Tercero — y esto es lo que la lectura generosa no puede explicar — : si el objetivo fuera realmente abrir canales diplomáticos, una carta pública no es el instrumento. Una carta pública es, por definición, un gesto político interno, no una herramienta de política exterior.

Las cartas de amor que llegan tarde tienen una característica invariable: dicen lo que debieron decirse antes, y por eso ya no pueden cambiar nada. Llegan cuando la relación ya tomó otro rumbo, cuando las decisiones ya se tomaron, cuando el destinatario ya no es exactamente la persona a quien van dirigidas.
La carta de López Obrador tiene esa textura. El Trump al que le escribe — el que escuchaba, cedía, comprendía, respetaba la soberanía — es un Trump que, si alguna vez existió exactamente como lo describe, ya no existe en ese formato. Las circunstancias cambiaron, el entorno cambió, y sobre todo — algo que la carta no puede admitir sin derrumbar su propio argumento — la relación bilateral acumuló durante seis años una serie de episodios que hacen imposible regresar al punto de partida que la nostalgia describe.
Pero hay algo más que la metáfora del amor tardío no captura del todo.
Las cartas de amor que llegan tarde son inocentes en su fracaso.
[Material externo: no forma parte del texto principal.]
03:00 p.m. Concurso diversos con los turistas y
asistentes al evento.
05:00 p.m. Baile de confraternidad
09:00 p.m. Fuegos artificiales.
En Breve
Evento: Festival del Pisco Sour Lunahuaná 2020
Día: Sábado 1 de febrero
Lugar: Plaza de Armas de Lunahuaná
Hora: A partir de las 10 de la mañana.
Llegan tarde por torpeza, por miedo, por mala fortuna. La carta del 3 de junio no llega tarde por ninguna de esas razones. Llega tarde porque durante seis años no se dijo lo que habría necesitado decirse en ese momento — sobre los límites de la colaboración, sobre las consecuencias de ciertas decisiones, sobre la naturaleza real de esa relación bilateral que hoy se recuerda con nostalgia.
Y llega ahora, cuando ya no puede cambiar nada operativamente, pero sí puede hacer algo que quizás importa más: establecer el relato. Fijar en el registro público una versión de los hechos. Construir el archivo desde el que la historia — y eventualmente los biógrafos — leerán este período.
En ese sentido, la carta no llegó tarde. Llegó exactamente cuando tenía que llegar.
El poder, como la correspondencia, siempre tiene su propio timing.